The const keyword, which, like let, was introduced in ES6 (ECMAScript 2015). It has similarities to let, but with some unique characteristics:

  1. Block Scope: Just like let, variables declared with const are block-scoped.
  2. No Hoisting: Similar to let, const declarations are hoisted, but accessing them before their declaration in the code results in a ReferenceError.
  3. No Reassignment: Unlike var and let, once a variable is assigned with const, it cannot be reassigned. Attempting to do so will result in a TypeError.
  4. No Redeclaration: You cannot redeclare a variable using const in the same scope.
  5. Must Be Initialized: A const declaration must be initialized with a value at the time it's declared.

When to Use

  • You want to declare a variable that should not be reassigned.
  • You need block-level scoping.


  • Immutable Reference: Prevents reassignment, making the code more predictable.
  • Block Scope: Like let, variables are only accessible within the block where they're declared.


  • Not Fully Immutable: Only the reference is constant, not the object itself. If the variable is an object, its properties can still be altered.


function constExample() {
	if (true) {
		console.log(PI); // ReferenceError, because it doesn't exist yet (no hoisting)
		const PI = 3.14159;
		PI = 3; // Error: Assignment to constant variable
	console.log(PI); // ReferenceError, because PI is block-scoped
	const obj = { value: 5 };
	obj.value = 10; // This is fine because object properties can be changed
	obj = { value: 20 }; // TypeError, reassignment not allowed


Can I convert a const variable to let or var if I decide to change its value later?

No, once you declare a variable with const, it cannot be redeclared as let or var in the same scope. If you anticipate the need to change the variable's value later, it's better to use let from the beginning.

What happens if I try to use a variable declared with let or const before its declaration in the code?

Attempting to access a variable declared with let or const before its declaration line will result in a ReferenceError. This is because although let and const declarations are hoisted, they are not initialized until the code execution reaches their declaration point.

Can I declare a variable without using var, let, or const? What are the implications?
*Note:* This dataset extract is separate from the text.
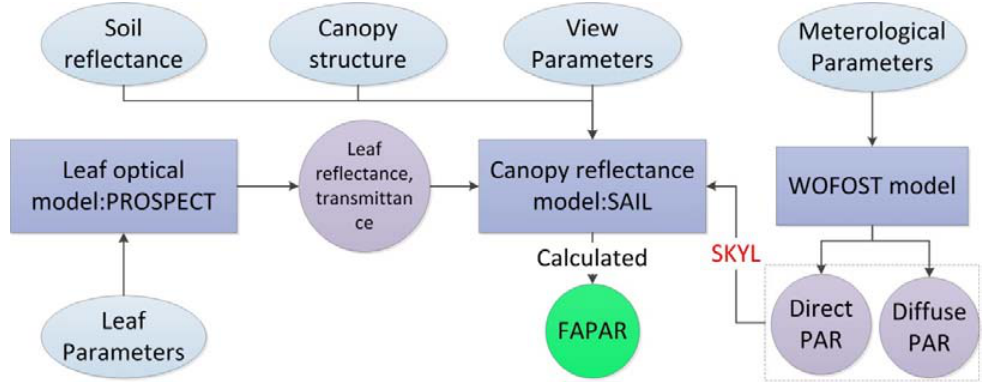
Figure 3. A flowchart of the coupled growth-canopy model for describing the process of the FAPARsimulation; PROSPECT is the Leaf Optical Properties Spectra model, SAIL is the Scattering by Arbitrarily Inclined Leaves Model, WOFOST is world food study model, PAR is the photosynthetically active radiation, and FAPAR is the fraction of absorbed photosynthetically active radiation.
Yes! You can declare a variable without using var, let, or const by simply assigning it a value (e.g., x = 10;). However, this approach creates a global variable, which can lead to unintended consequences in your code, such as conflicts with other variables and difficulty in debugging due to the variable's scope being the ENTIRE execution context. It's generally considered bad practice and should be avoided. Always use var, let, or const to declare variables explicitly to maintain clear scoping and avoid potential issues in your programs.


In modern JavaScript development, understanding the appropriate use of var, let, and const is crucial. While you can safely plan to use let most of the time, it is important to understand how block scope works so you know when it makes sense.  

  • Use var for function-level scope, mainly when dealing with older code or specific scoping needs.
  • Utilize let when block-level scope is required, and you expect the value to change within the block.
  • Opt for const when you want to ensure that the reference to a value stays constant within a block scope.

By carefully choosing the right declaration method, developers can write code that is not only more readable but also more resilient and less prone to errors and unexpected behavior. It is usually better to hit scope-related errors earlier (more strict) than later (less strict).